*Task statement:* Each entry needs to be retyped exactly, with nothing added or dropped.

*Data for this exercise:*
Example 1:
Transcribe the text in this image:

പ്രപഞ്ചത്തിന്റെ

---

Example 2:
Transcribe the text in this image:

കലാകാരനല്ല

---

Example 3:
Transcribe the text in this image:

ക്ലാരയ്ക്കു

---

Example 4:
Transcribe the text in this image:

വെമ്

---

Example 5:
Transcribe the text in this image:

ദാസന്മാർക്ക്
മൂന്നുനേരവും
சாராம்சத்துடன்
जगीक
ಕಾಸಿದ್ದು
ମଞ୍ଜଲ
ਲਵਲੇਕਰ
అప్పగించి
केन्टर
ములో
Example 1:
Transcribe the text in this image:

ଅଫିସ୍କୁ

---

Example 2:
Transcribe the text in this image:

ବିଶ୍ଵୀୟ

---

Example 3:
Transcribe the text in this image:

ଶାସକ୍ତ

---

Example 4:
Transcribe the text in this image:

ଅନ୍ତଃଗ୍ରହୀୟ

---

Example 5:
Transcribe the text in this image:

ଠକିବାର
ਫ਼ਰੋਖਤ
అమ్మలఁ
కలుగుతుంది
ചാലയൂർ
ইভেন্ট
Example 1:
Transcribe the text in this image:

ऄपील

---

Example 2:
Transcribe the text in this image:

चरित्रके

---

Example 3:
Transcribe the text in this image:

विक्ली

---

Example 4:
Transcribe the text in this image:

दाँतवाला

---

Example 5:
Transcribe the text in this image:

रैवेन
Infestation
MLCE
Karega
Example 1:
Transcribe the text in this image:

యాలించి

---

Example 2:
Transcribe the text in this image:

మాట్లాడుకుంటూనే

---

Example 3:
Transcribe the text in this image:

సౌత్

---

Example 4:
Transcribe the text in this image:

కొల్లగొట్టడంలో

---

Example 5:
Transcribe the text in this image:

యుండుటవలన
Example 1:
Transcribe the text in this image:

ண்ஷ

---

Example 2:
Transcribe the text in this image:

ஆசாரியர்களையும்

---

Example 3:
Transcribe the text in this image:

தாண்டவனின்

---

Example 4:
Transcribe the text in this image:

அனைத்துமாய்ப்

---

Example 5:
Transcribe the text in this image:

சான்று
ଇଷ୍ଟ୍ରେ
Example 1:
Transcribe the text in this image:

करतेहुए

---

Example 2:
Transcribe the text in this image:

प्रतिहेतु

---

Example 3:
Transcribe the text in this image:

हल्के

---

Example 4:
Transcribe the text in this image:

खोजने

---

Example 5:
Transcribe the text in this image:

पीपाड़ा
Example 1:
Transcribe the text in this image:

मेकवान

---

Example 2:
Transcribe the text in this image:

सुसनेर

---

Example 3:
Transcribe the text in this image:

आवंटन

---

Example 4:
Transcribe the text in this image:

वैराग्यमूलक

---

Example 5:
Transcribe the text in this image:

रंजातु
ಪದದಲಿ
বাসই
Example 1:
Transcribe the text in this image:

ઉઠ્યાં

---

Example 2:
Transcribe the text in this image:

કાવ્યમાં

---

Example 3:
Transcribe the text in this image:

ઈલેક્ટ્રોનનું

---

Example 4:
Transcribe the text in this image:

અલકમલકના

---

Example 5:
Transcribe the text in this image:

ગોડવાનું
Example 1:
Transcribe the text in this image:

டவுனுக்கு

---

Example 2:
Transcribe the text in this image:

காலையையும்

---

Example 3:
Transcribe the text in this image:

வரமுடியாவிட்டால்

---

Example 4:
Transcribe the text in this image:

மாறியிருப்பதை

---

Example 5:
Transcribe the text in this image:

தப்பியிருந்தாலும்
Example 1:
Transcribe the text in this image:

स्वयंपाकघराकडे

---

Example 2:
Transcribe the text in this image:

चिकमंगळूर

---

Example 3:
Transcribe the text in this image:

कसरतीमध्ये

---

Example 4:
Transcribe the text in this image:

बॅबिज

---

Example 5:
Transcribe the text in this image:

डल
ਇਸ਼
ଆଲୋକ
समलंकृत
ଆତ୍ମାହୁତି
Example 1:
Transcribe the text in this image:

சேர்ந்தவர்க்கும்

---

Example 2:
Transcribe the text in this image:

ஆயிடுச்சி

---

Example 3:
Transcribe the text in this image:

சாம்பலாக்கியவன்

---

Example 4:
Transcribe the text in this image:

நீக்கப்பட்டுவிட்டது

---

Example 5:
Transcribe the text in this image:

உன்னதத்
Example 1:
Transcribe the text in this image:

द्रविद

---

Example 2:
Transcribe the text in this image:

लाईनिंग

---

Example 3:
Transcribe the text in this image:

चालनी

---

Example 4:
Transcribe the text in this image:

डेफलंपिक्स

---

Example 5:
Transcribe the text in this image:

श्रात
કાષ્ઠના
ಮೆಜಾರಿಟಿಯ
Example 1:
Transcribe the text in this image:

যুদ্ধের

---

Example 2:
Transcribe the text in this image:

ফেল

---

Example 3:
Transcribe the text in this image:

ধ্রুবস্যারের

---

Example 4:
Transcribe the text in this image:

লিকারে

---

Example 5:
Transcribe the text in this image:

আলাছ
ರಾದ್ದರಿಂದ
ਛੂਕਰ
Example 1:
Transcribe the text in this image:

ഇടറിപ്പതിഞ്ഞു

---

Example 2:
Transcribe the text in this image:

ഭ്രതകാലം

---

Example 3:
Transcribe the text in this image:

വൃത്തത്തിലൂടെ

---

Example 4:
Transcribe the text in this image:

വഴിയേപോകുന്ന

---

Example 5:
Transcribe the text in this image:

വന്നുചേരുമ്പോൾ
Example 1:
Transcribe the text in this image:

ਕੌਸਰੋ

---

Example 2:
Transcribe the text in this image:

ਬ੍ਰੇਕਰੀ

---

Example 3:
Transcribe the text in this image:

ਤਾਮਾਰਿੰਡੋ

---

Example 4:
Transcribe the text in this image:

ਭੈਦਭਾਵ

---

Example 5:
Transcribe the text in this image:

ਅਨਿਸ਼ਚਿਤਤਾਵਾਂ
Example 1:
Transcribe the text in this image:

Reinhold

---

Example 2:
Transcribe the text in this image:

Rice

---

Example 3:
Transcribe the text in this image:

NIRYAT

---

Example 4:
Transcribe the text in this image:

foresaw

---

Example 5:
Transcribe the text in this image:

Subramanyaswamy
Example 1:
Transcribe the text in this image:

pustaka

*The completed task:*
Example 1:
Transcribe the text in this image:

പ്രപഞ്ചത്തിന്റെ

---

Example 2:
Transcribe the text in this image:

കലാകാരനല്ല

---

Example 3:
Transcribe the text in this image:

ക്ലാരയ്ക്കു

---

Example 4:
Transcribe the text in this image:

വെമ്

---

Example 5:
Transcribe the text in this image:

ദാസന്മാർക്ക്
മൂന്നുനേരവും
சாராம்சத்துடன்
जगीक
ಕಾಸಿದ್ದು
ମଞ୍ଜଲ
ਲਵਲੇਕਰ
అప్పగించి
केन्टर
ములో
Example 1:
Transcribe the text in this image:

ଅଫିସ୍କୁ

---

Example 2:
Transcribe the text in this image:

ବିଶ୍ଵୀୟ

---

Example 3:
Transcribe the text in this image:

ଶାସକ୍ତ

---

Example 4:
Transcribe the text in this image:

ଅନ୍ତଃଗ୍ରହୀୟ

---

Example 5:
Transcribe the text in this image:

ଠକିବାର
ਫ਼ਰੋਖਤ
అమ్మలఁ
కలుగుతుంది
ചാലയൂർ
ইভেন্ট
Example 1:
Transcribe the text in this image:

ऄपील

---

Example 2:
Transcribe the text in this image:

चरित्रके

---

Example 3:
Transcribe the text in this image:

विक्ली

---

Example 4:
Transcribe the text in this image:

दाँतवाला

---

Example 5:
Transcribe the text in this image:

रैवेन
Infestation
MLCE
Karega
Example 1:
Transcribe the text in this image:

యాలించి

---

Example 2:
Transcribe the text in this image:

మాట్లాడుకుంటూనే

---

Example 3:
Transcribe the text in this image:

సౌత్

---

Example 4:
Transcribe the text in this image:

కొల్లగొట్టడంలో

---

Example 5:
Transcribe the text in this image:

యుండుటవలన
Example 1:
Transcribe the text in this image:

ண்ஷ

---

Example 2:
Transcribe the text in this image:

ஆசாரியர்களையும்

---

Example 3:
Transcribe the text in this image:

தாண்டவனின்

---

Example 4:
Transcribe the text in this image:

அனைத்துமாய்ப்

---

Example 5:
Transcribe the text in this image:

சான்று
ଇଷ୍ଟ୍ରେ
Example 1:
Transcribe the text in this image:

करतेहुए

---

Example 2:
Transcribe the text in this image:

प्रतिहेतु

---

Example 3:
Transcribe the text in this image:

हल्के

---

Example 4:
Transcribe the text in this image:

खोजने

---

Example 5:
Transcribe the text in this image:

पीपाड़ा
Example 1:
Transcribe the text in this image:

मेकवान

---

Example 2:
Transcribe the text in this image:

सुसनेर

---

Example 3:
Transcribe the text in this image:

आवंटन

---

Example 4:
Transcribe the text in this image:

वैराग्यमूलक

---

Example 5:
Transcribe the text in this image:

रंजातु
ಪದದಲಿ
বাসই
Example 1:
Transcribe the text in this image:

ઉઠ્યાં

---

Example 2:
Transcribe the text in this image:

કાવ્યમાં

---

Example 3:
Transcribe the text in this image:

ઈલેક્ટ્રોનનું

---

Example 4:
Transcribe the text in this image:

અલકમલકના

---

Example 5:
Transcribe the text in this image:

ગોડવાનું
Example 1:
Transcribe the text in this image:

டவுனுக்கு

---

Example 2:
Transcribe the text in this image:

காலையையும்

---

Example 3:
Transcribe the text in this image:

வரமுடியாவிட்டால்

---

Example 4:
Transcribe the text in this image:

மாறியிருப்பதை

---

Example 5:
Transcribe the text in this image:

தப்பியிருந்தாலும்
Example 1:
Transcribe the text in this image:

स्वयंपाकघराकडे

---

Example 2:
Transcribe the text in this image:

चिकमंगळूर

---

Example 3:
Transcribe the text in this image:

कसरतीमध्ये

---

Example 4:
Transcribe the text in this image:

बॅबिज

---

Example 5:
Transcribe the text in this image:

डल
ਇਸ਼
ଆଲୋକ
समलंकृत
ଆତ୍ମାହୁତି
Example 1:
Transcribe the text in this image:

சேர்ந்தவர்க்கும்

---

Example 2:
Transcribe the text in this image:

ஆயிடுச்சி

---

Example 3:
Transcribe the text in this image:

சாம்பலாக்கியவன்

---

Example 4:
Transcribe the text in this image:

நீக்கப்பட்டுவிட்டது

---

Example 5:
Transcribe the text in this image:

உன்னதத்
Example 1:
Transcribe the text in this image:

द्रविद

---

Example 2:
Transcribe the text in this image:

लाईनिंग

---

Example 3:
Transcribe the text in this image:

चालनी

---

Example 4:
Transcribe the text in this image:

डेफलंपिक्स

---

Example 5:
Transcribe the text in this image:

श्रात
કાષ્ઠના
ಮೆಜಾರಿಟಿಯ
Example 1:
Transcribe the text in this image:

যুদ্ধের

---

Example 2:
Transcribe the text in this image:

ফেল

---

Example 3:
Transcribe the text in this image:

ধ্রুবস্যারের

---

Example 4:
Transcribe the text in this image:

লিকারে

---

Example 5:
Transcribe the text in this image:

আলাছ
ರಾದ್ದರಿಂದ
ਛੂਕਰ
Example 1:
Transcribe the text in this image:

ഇടറിപ്പതിഞ്ഞു

---

Example 2:
Transcribe the text in this image:

ഭ്രതകാലം

---

Example 3:
Transcribe the text in this image:

വൃത്തത്തിലൂടെ

---

Example 4:
Transcribe the text in this image:

വഴിയേപോകുന്ന

---

Example 5:
Transcribe the text in this image:

വന്നുചേരുമ്പോൾ
Example 1:
Transcribe the text in this image:

ਕੌਸਰੋ

---

Example 2:
Transcribe the text in this image:

ਬ੍ਰੇਕਰੀ

---

Example 3:
Transcribe the text in this image:

ਤਾਮਾਰਿੰਡੋ

---

Example 4:
Transcribe the text in this image:

ਭੈਦਭਾਵ

---

Example 5:
Transcribe the text in this image:

ਅਨਿਸ਼ਚਿਤਤਾਵਾਂ
Example 1:
Transcribe the text in this image:

Reinhold

---

Example 2:
Transcribe the text in this image:

Rice

---

Example 3:
Transcribe the text in this image:

NIRYAT

---

Example 4:
Transcribe the text in this image:

foresaw

---

Example 5:
Transcribe the text in this image:

Subramanyaswamy
Example 1:
Transcribe the text in this image:

pustaka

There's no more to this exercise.